If you leave out the wait/notify part, things will rely just on the synchronized keyword, only one thread will access the trap at a time and its a race as to which gets there first (the hippy might try an empty an already empty trap).
In order to co-ordinate the wait and notify, the VM will use an object monitor. A thread acquires the object's monitor when it enters a synchronized block. An object has just a single monitor which acts as a mutually exclusivity lock (mutex). If you try and wait or notify without first getting the object's monitor (without executing wait or notify within a synchronized block), the VM can't set things up and so throws the IllegalMonitorException. It's saying "I can't allow this because if, for example, I wait, when will I know that I can progress when somebody calls notify? what/who are they notifying?". It uses the monitor to coordinate and so forces you to acquire the monitor.
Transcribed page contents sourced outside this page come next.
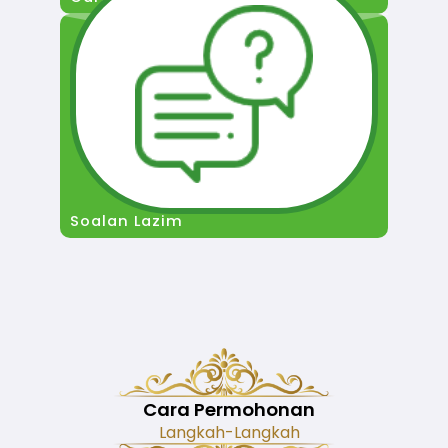
Soalan Lazim
Cara Permohonan
Langkah-Langkah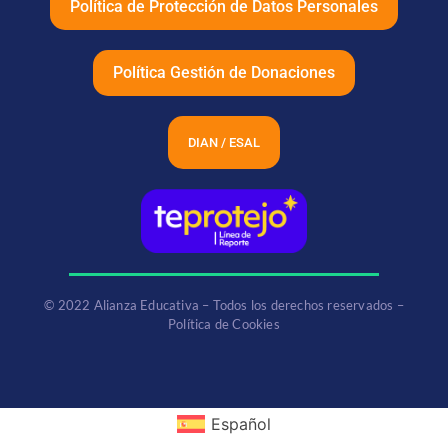
Política de Protección de Datos Personales
Política Gestión de Donaciones
DIAN / ESAL
© 2022 Alianza Educativa – Todos los derechos reservados –
Política de Cookies
Español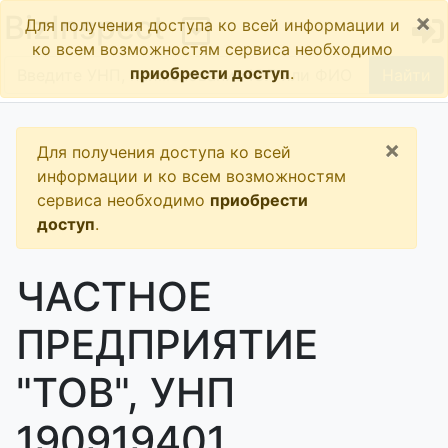
×
BizInspect
Для получения доступа ко всей информации и
ко всем возможностям сервиса необходимо
приобрести доступ
.
Найти
×
Для получения доступа ко всей
информации и ко всем возможностям
сервиса необходимо
приобрести
доступ
.
ЧАСТНОЕ
ПРЕДПРИЯТИЕ
"ТОВ", УНП
190919401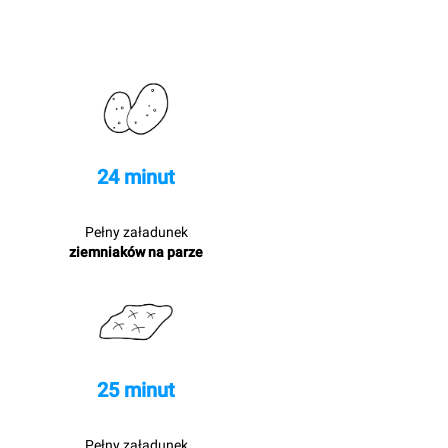
24 minut
Pełny załadunek
ziemniaków na parze
25 minut
Pełny załadunek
So, the error you get is because numToGo isn't syncrhonised in the other thread (as Michael said previously).
I can't quite see why you need the numToGo, if it is producer/consumer, do you want to stop after a certain number? After the bug catcher catches 10 bugs and the hippy releases 10? Doesn't sound like that's what you're trying to do (as they could both have unrelated internal counters), so I'm not sure what you trying to do there. It'd be good to outline what you're trying to do in case I've gone off on completely the wrong tangent!